═══ EXTRACTED MATERIAL ═══

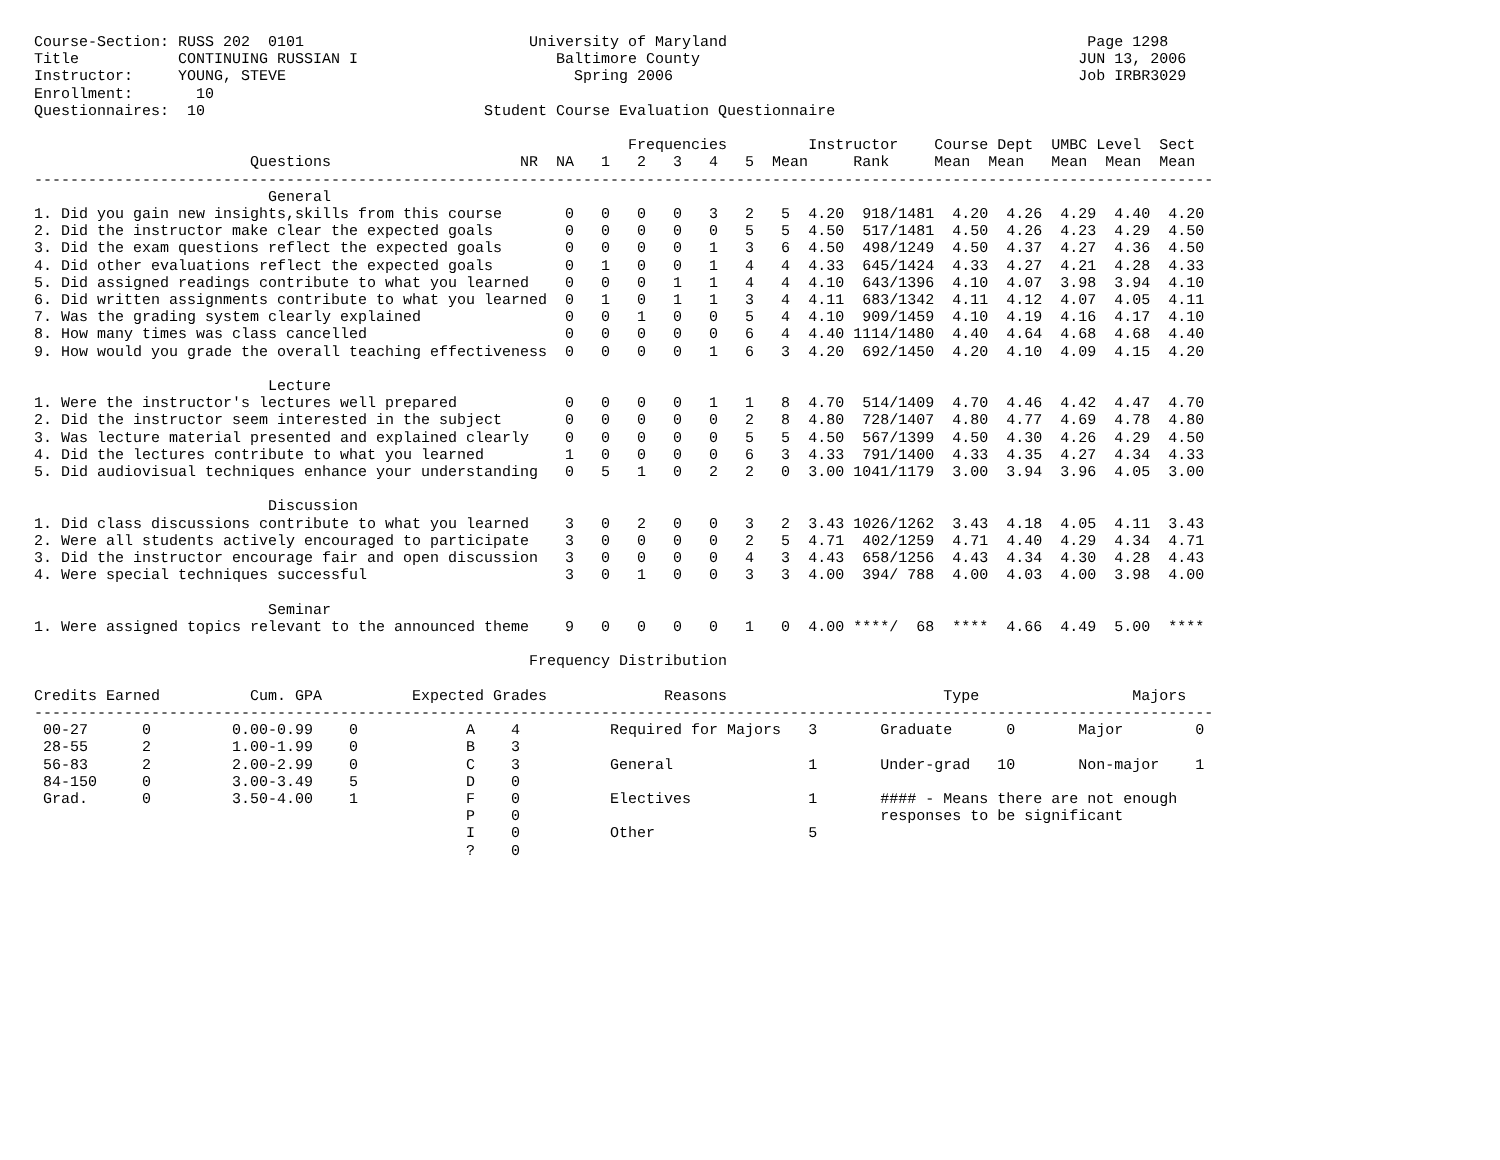Course-Section: RUSS 202  0101                         University of Maryland                                        Page 1298
Title           CONTINUING RUSSIAN I                      Baltimore County                                          JUN 13, 2006
Instructor:     YOUNG, STEVE                                Spring 2006                                             Job IRBR3029
Enrollment:       10
Questionnaires:  10                               Student Course Evaluation Questionnaire

                                                                  Frequencies         Instructor    Course Dept  UMBC Level  Sect
                        Questions                     NR  NA   1   2   3   4   5  Mean     Rank     Mean  Mean   Mean  Mean  Mean
-----------------------------------------------------------------------------------------------------------------------------------
                          General
1. Did you gain new insights,skills from this course       0   0   0   0   3   2   5  4.20  918/1481  4.20  4.26  4.29  4.40  4.20
2. Did the instructor make clear the expected goals        0   0   0   0   0   5   5  4.50  517/1481  4.50  4.26  4.23  4.29  4.50
3. Did the exam questions reflect the expected goals       0   0   0   0   1   3   6  4.50  498/1249  4.50  4.37  4.27  4.36  4.50
4. Did other evaluations reflect the expected goals        0   1   0   0   1   4   4  4.33  645/1424  4.33  4.27  4.21  4.28  4.33
5. Did assigned readings contribute to what you learned    0   0   0   1   1   4   4  4.10  643/1396  4.10  4.07  3.98  3.94  4.10
6. Did written assignments contribute to what you learned  0   1   0   1   1   3   4  4.11  683/1342  4.11  4.12  4.07  4.05  4.11
7. Was the grading system clearly explained                0   0   1   0   0   5   4  4.10  909/1459  4.10  4.19  4.16  4.17  4.10
8. How many times was class cancelled                      0   0   0   0   0   6   4  4.40 1114/1480  4.40  4.64  4.68  4.68  4.40
9. How would you grade the overall teaching effectiveness  0   0   0   0   1   6   3  4.20  692/1450  4.20  4.10  4.09  4.15  4.20

                          Lecture
1. Were the instructor's lectures well prepared            0   0   0   0   1   1   8  4.70  514/1409  4.70  4.46  4.42  4.47  4.70
2. Did the instructor seem interested in the subject       0   0   0   0   0   2   8  4.80  728/1407  4.80  4.77  4.69  4.78  4.80
3. Was lecture material presented and explained clearly    0   0   0   0   0   5   5  4.50  567/1399  4.50  4.30  4.26  4.29  4.50
4. Did the lectures contribute to what you learned         1   0   0   0   0   6   3  4.33  791/1400  4.33  4.35  4.27  4.34  4.33
5. Did audiovisual techniques enhance your understanding   0   5   1   0   2   2   0  3.00 1041/1179  3.00  3.94  3.96  4.05  3.00

                          Discussion
1. Did class discussions contribute to what you learned    3   0   2   0   0   3   2  3.43 1026/1262  3.43  4.18  4.05  4.11  3.43
2. Were all students actively encouraged to participate    3   0   0   0   0   2   5  4.71  402/1259  4.71  4.40  4.29  4.34  4.71
3. Did the instructor encourage fair and open discussion   3   0   0   0   0   4   3  4.43  658/1256  4.43  4.34  4.30  4.28  4.43
4. Were special techniques successful                      3   0   1   0   0   3   3  4.00  394/ 788  4.00  4.03  4.00  3.98  4.00

                          Seminar
1. Were assigned topics relevant to the announced theme    9   0   0   0   0   1   0  4.00 ****/  68  ****  4.66  4.49  5.00  ****

                                                       Frequency Distribution

Credits Earned          Cum. GPA          Expected Grades             Reasons                        Type                 Majors
-----------------------------------------------------------------------------------------------------------------------------------
 00-27      0         0.00-0.99    0            A    4          Required for Majors   3       Graduate      0       Major        0
 28-55      2         1.00-1.99    0            B    3
 56-83      2         2.00-2.99    0            C    3          General               1       Under-grad   10       Non-major    1
 84-150     0         3.00-3.49    5            D    0
 Grad.      0         3.50-4.00    1            F    0          Electives             1       #### - Means there are not enough
                                                P    0                                        responses to be significant
                                                I    0          Other                 5
                                                ?    0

═══

**DESCRIPTION OF THE TASK:** Please print all of the records above exactly, omitting each picture.

**SOLVED EXERCISE:**
Course-Section: RUSS 202  0101                         University of Maryland                                        Page 1298
Title           CONTINUING RUSSIAN I                      Baltimore County                                          JUN 13, 2006
Instructor:     YOUNG, STEVE                                Spring 2006                                             Job IRBR3029
Enrollment:       10
Questionnaires:  10                               Student Course Evaluation Questionnaire

                                                                  Frequencies         Instructor    Course Dept  UMBC Level  Sect
                        Questions                     NR  NA   1   2   3   4   5  Mean     Rank     Mean  Mean   Mean  Mean  Mean
-----------------------------------------------------------------------------------------------------------------------------------
                          General
1. Did you gain new insights,skills from this course       0   0   0   0   3   2   5  4.20  918/1481  4.20  4.26  4.29  4.40  4.20
2. Did the instructor make clear the expected goals        0   0   0   0   0   5   5  4.50  517/1481  4.50  4.26  4.23  4.29  4.50
3. Did the exam questions reflect the expected goals       0   0   0   0   1   3   6  4.50  498/1249  4.50  4.37  4.27  4.36  4.50
4. Did other evaluations reflect the expected goals        0   1   0   0   1   4   4  4.33  645/1424  4.33  4.27  4.21  4.28  4.33
5. Did assigned readings contribute to what you learned    0   0   0   1   1   4   4  4.10  643/1396  4.10  4.07  3.98  3.94  4.10
6. Did written assignments contribute to what you learned  0   1   0   1   1   3   4  4.11  683/1342  4.11  4.12  4.07  4.05  4.11
7. Was the grading system clearly explained                0   0   1   0   0   5   4  4.10  909/1459  4.10  4.19  4.16  4.17  4.10
8. How many times was class cancelled                      0   0   0   0   0   6   4  4.40 1114/1480  4.40  4.64  4.68  4.68  4.40
9. How would you grade the overall teaching effectiveness  0   0   0   0   1   6   3  4.20  692/1450  4.20  4.10  4.09  4.15  4.20

                          Lecture
1. Were the instructor's lectures well prepared            0   0   0   0   1   1   8  4.70  514/1409  4.70  4.46  4.42  4.47  4.70
2. Did the instructor seem interested in the subject       0   0   0   0   0   2   8  4.80  728/1407  4.80  4.77  4.69  4.78  4.80
3. Was lecture material presented and explained clearly    0   0   0   0   0   5   5  4.50  567/1399  4.50  4.30  4.26  4.29  4.50
4. Did the lectures contribute to what you learned         1   0   0   0   0   6   3  4.33  791/1400  4.33  4.35  4.27  4.34  4.33
5. Did audiovisual techniques enhance your understanding   0   5   1   0   2   2   0  3.00 1041/1179  3.00  3.94  3.96  4.05  3.00

                          Discussion
1. Did class discussions contribute to what you learned    3   0   2   0   0   3   2  3.43 1026/1262  3.43  4.18  4.05  4.11  3.43
2. Were all students actively encouraged to participate    3   0   0   0   0   2   5  4.71  402/1259  4.71  4.40  4.29  4.34  4.71
3. Did the instructor encourage fair and open discussion   3   0   0   0   0   4   3  4.43  658/1256  4.43  4.34  4.30  4.28  4.43
4. Were special techniques successful                      3   0   1   0   0   3   3  4.00  394/ 788  4.00  4.03  4.00  3.98  4.00

                          Seminar
1. Were assigned topics relevant to the announced theme    9   0   0   0   0   1   0  4.00 ****/  68  ****  4.66  4.49  5.00  ****

                                                       Frequency Distribution

Credits Earned          Cum. GPA          Expected Grades             Reasons                        Type                 Majors
-----------------------------------------------------------------------------------------------------------------------------------
 00-27      0         0.00-0.99    0            A    4          Required for Majors   3       Graduate      0       Major        0
 28-55      2         1.00-1.99    0            B    3
 56-83      2         2.00-2.99    0            C    3          General               1       Under-grad   10       Non-major    1
 84-150     0         3.00-3.49    5            D    0
 Grad.      0         3.50-4.00    1            F    0          Electives             1       #### - Means there are not enough
                                                P    0                                        responses to be significant
                                                I    0          Other                 5
                                                ?    0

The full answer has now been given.